**Information given:**
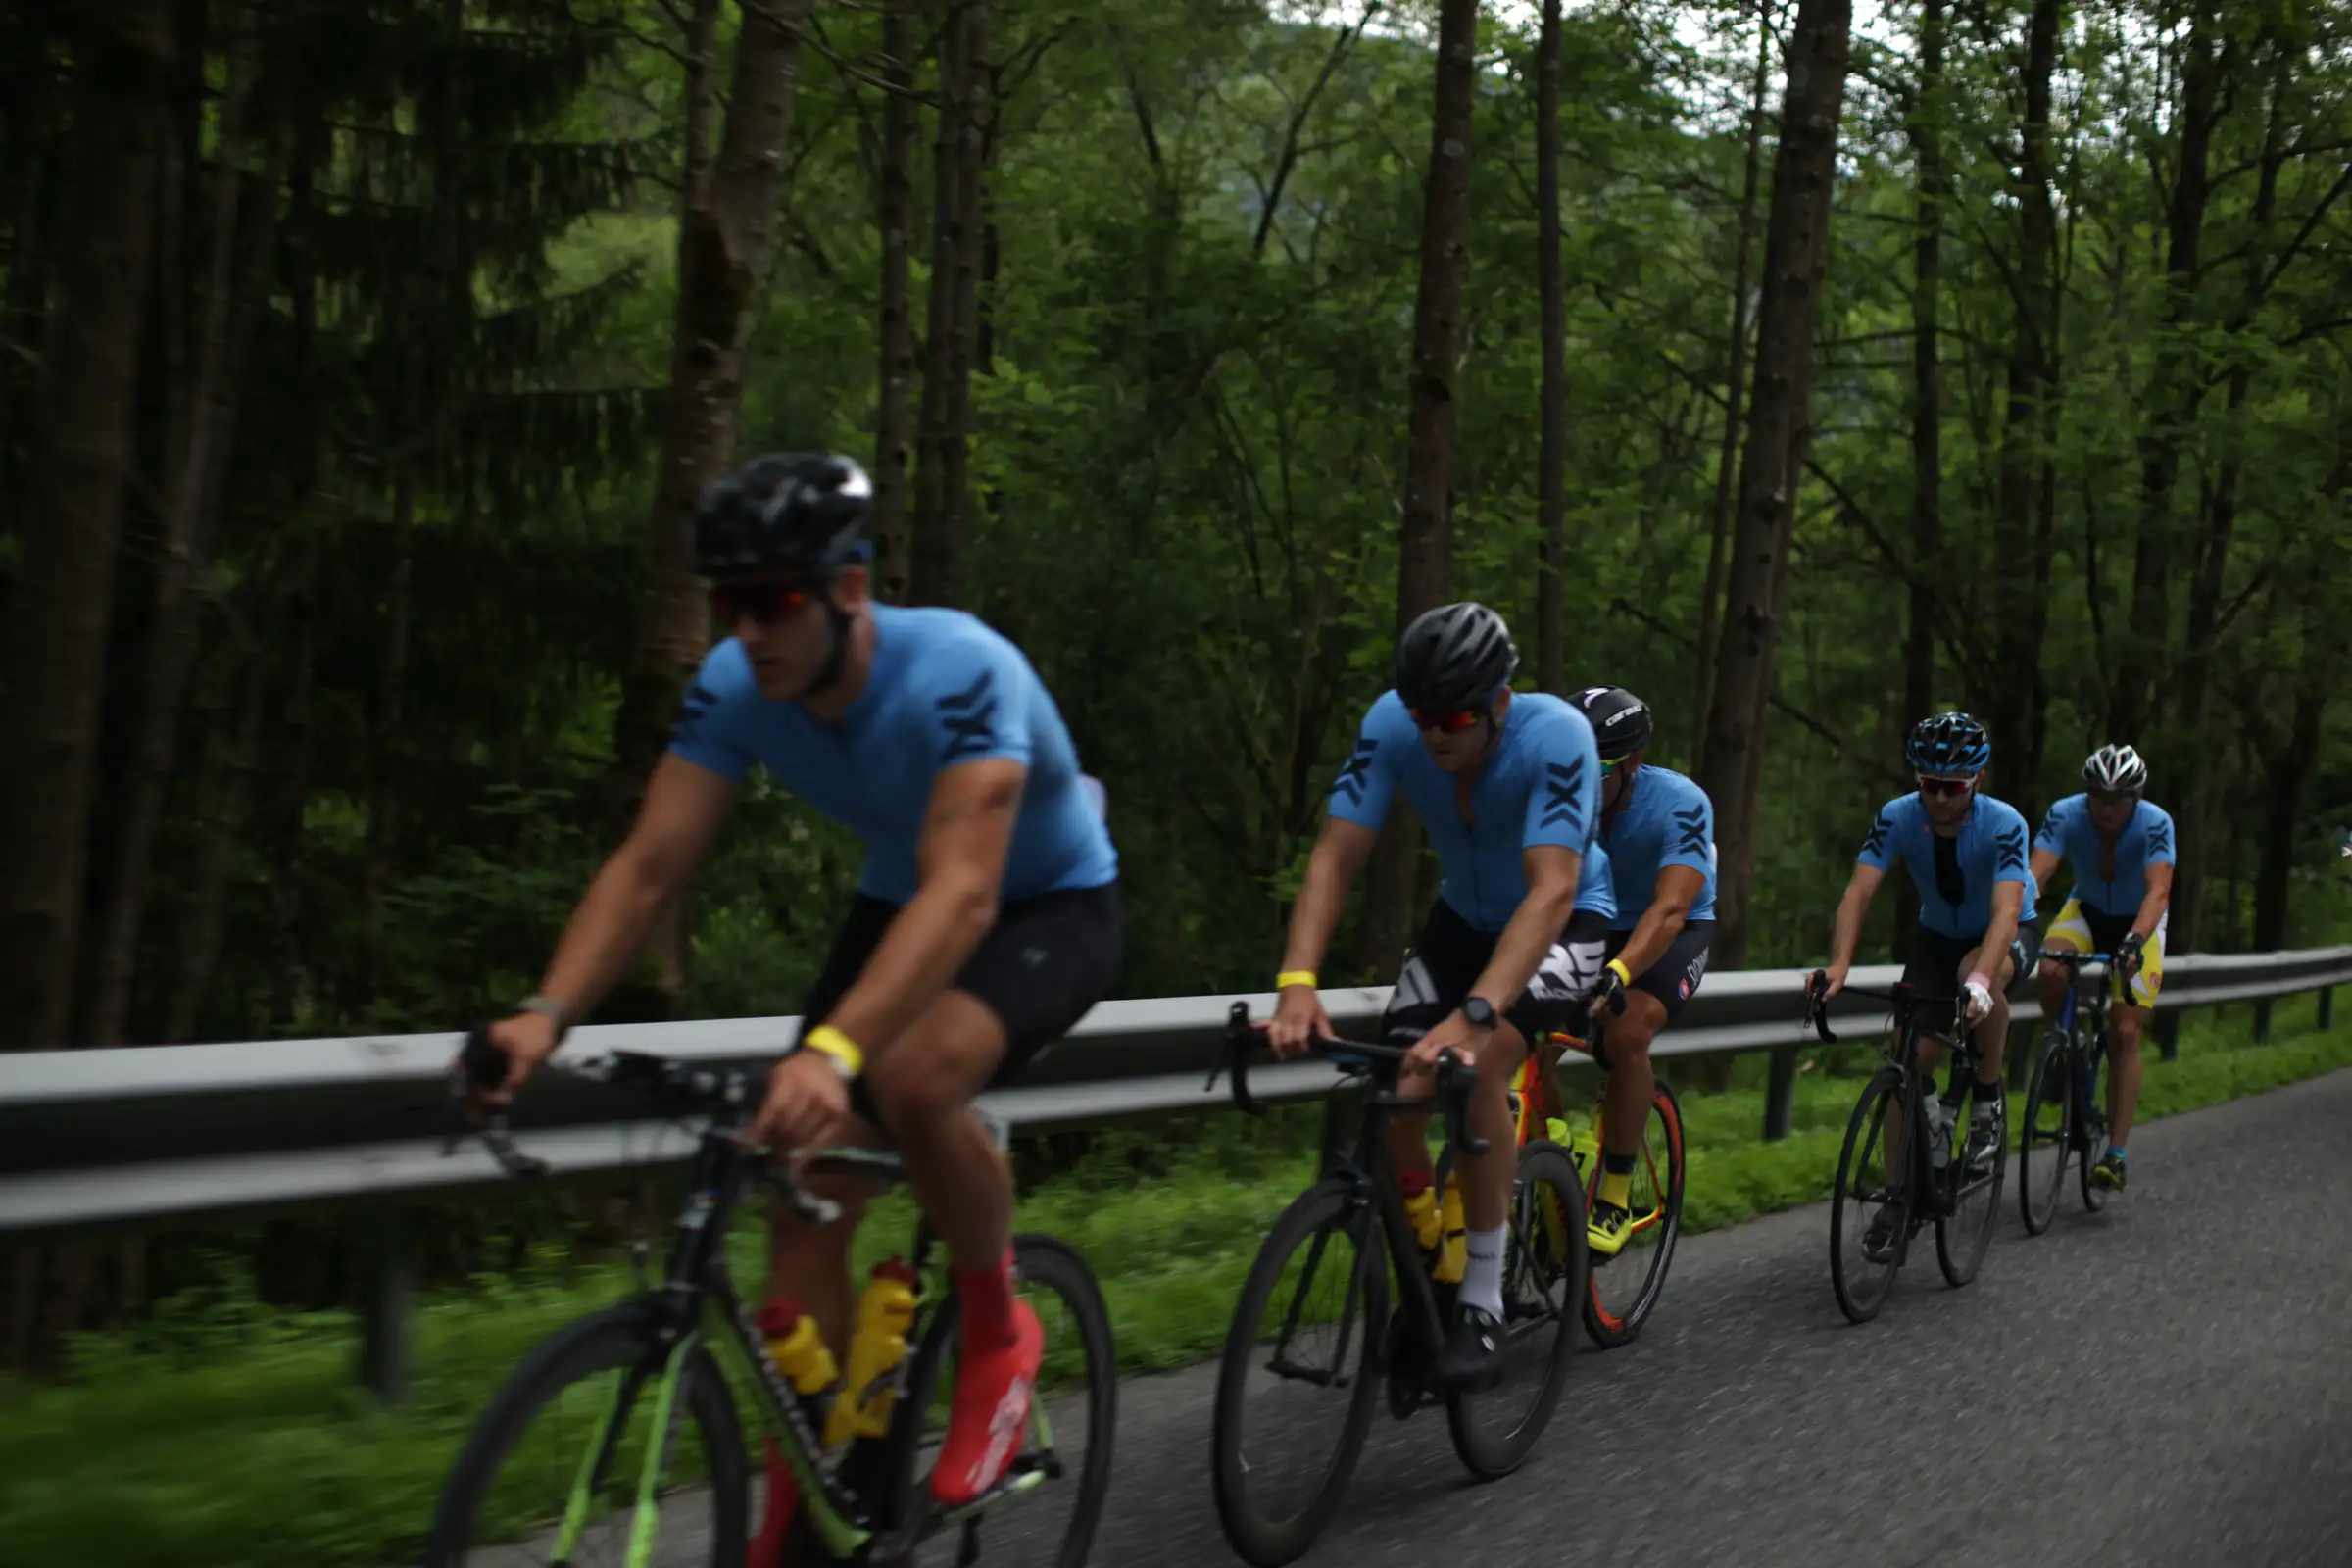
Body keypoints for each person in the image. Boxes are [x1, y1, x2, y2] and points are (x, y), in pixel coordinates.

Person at [460, 452, 1122, 1519]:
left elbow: (964, 897)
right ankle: (814, 1498)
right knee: (802, 1182)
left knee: (912, 1080)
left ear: (846, 590)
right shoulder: (734, 685)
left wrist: (835, 1051)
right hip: (900, 902)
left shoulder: (962, 669)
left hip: (1044, 905)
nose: (747, 630)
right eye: (728, 605)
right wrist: (544, 1015)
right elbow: (649, 866)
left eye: (770, 602)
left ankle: (1001, 1334)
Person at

**What to work on:**
The records above are to be quoted exactly, with all pictures left out.

**Answer for the task:**
Body keypoints for each person in the image. Boxes are [x1, y1, x2, y2] and points are (x, y), in pixel coordinates.

Person at [460, 452, 1122, 1519]:
left elbow: (964, 897)
right ankle: (814, 1498)
right knee: (802, 1182)
left knee: (912, 1080)
left ear: (846, 590)
right shoulder: (734, 685)
left wrist: (835, 1051)
right hip: (900, 902)
left shoulder: (962, 669)
left hip: (1044, 905)
nose: (747, 630)
right eye: (728, 605)
right wrist: (544, 1015)
right elbow: (649, 866)
left eye: (770, 602)
left ankle: (1001, 1334)
Person at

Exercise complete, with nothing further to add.